Andrew Cooper Aug. 18, 2023, 8:22 p.m. UTC | #1
On 18/08/2023 4:44 pm, Jinoh Kang wrote:
> Xen has a bug where hardware breakpoint exceptions (DR_TRAP<n>) are
> erroneously recognized as single-stepping exceptions (DR_STEP).

I expected this to come back and bite.

https://lore.kernel.org/xen-devel/1528120755-17455-1-git-send-email-andrew.cooper3@citrix.com/

Xen's %dr6 handling is very broken, and then Spectre/Meltdown happened
and some how my bugfixes are now 5 years old and still incomplete.  I've
got a form of this series rebased onto staging, which I'll need to dust off.


That said, I was not aware of this specific case going wrong.  (But I
can't say I'm surprised.)

Thankyou for the test case.  If I'm reading it right, the problem is
that when %dr0 genuinely triggers, we VMExit (to break #DB infinite
loops), and on re-injecting the #DB back to the guest, we blindly set
singlestep?

This is wrong for #DB faults, and you're using an instruction breakpoint
so that matches.

However, it is far more complicated for #DB traps, where hardware leaves
it up to the VMM to merge status bits, and it's different between PV,
VT-x and SVM.

Worse than that, there is an bug on Intel hardware where if a singlestep
is genuinely pending, then data breakpoint information isn't passed to
the VMM on VMExit.  I have yet to persuade Intel to fix this, despite
quite a lot of trying.

Looking at patch 3, I think I can see how it fixes your bug, but I don't
think the logic is correct in all cases.  In particular, look at my
series for the cases where  X86_DR6_DEFAULT is used to flip polarity. 
Notably, PV and SVM have different dr6 polarity to VT-x's pending_dbg field.

Also, on Intel you're supposed to leave pending bits in pending_dbg and
not inject #DB directly, in order for the pipeline to get the exception
priority in the right order.  This I didn't get around to fixing at the
time.


I suspect what we'll need to do is combine parts of your series and
parts of mine.  I never got around to fixing the introspection bugs in
mine (that's a far larger task to do nicely), and yours is more targetted.

~Andrew
Jinoh Kang Aug. 19, 2023, 3 p.m.

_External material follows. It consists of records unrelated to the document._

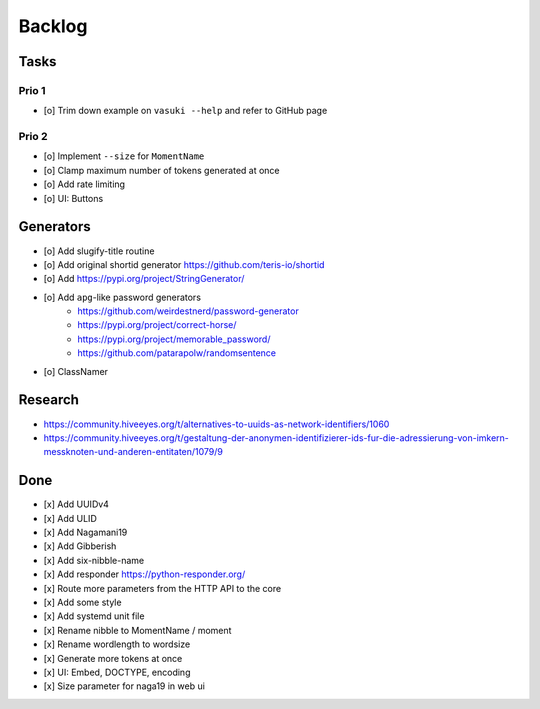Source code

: #######
Backlog
#######

Tasks
=====

Prio 1
------
- [o] Trim down example on ``vasuki --help`` and refer to GitHub page

Prio 2
------
- [o] Implement ``--size`` for ``MomentName``
- [o] Clamp maximum number of tokens generated at once
- [o] Add rate limiting
- [o] UI: Buttons

Generators
==========
- [o] Add slugify-title routine
- [o] Add original shortid generator
  https://github.com/teris-io/shortid
- [o] Add https://pypi.org/project/StringGenerator/
- [o] Add ``apg``-like password generators
    - https://github.com/weirdestnerd/password-generator
    - https://pypi.org/project/correct-horse/
    - https://pypi.org/project/memorable_password/
    - https://github.com/patarapolw/randomsentence
- [o] ClassNamer

Research
========
- https://community.hiveeyes.org/t/alternatives-to-uuids-as-network-identifiers/1060
- https://community.hiveeyes.org/t/gestaltung-der-anonymen-identifizierer-ids-fur-die-adressierung-von-imkern-messknoten-und-anderen-entitaten/1079/9

Done
====
- [x] Add UUIDv4
- [x] Add ULID
- [x] Add Nagamani19
- [x] Add Gibberish
- [x] Add six-nibble-name
- [x] Add responder
  https://python-responder.org/
- [x] Route more parameters from the HTTP API to the core
- [x] Add some style
- [x] Add systemd unit file
- [x] Rename nibble to MomentName / moment
- [x] Rename wordlength to wordsize
- [x] Generate more tokens at once
- [x] UI: Embed, DOCTYPE, encoding
- [x] Size parameter for naga19 in web ui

UTC | #2
On 8/19/23 05:22, Andrew Cooper wrote:
> I suspect what we'll need to do is combine parts of your series and
> parts of mine.  I never got around to fixing the introspection bugs in
> mine (that's a far larger task to do nicely), and yours is more targetted.

Unless I've done something wrong, your debug-fixes-v1 when rebased to master
seems to fix my problem, so I guess your patchset is the superset.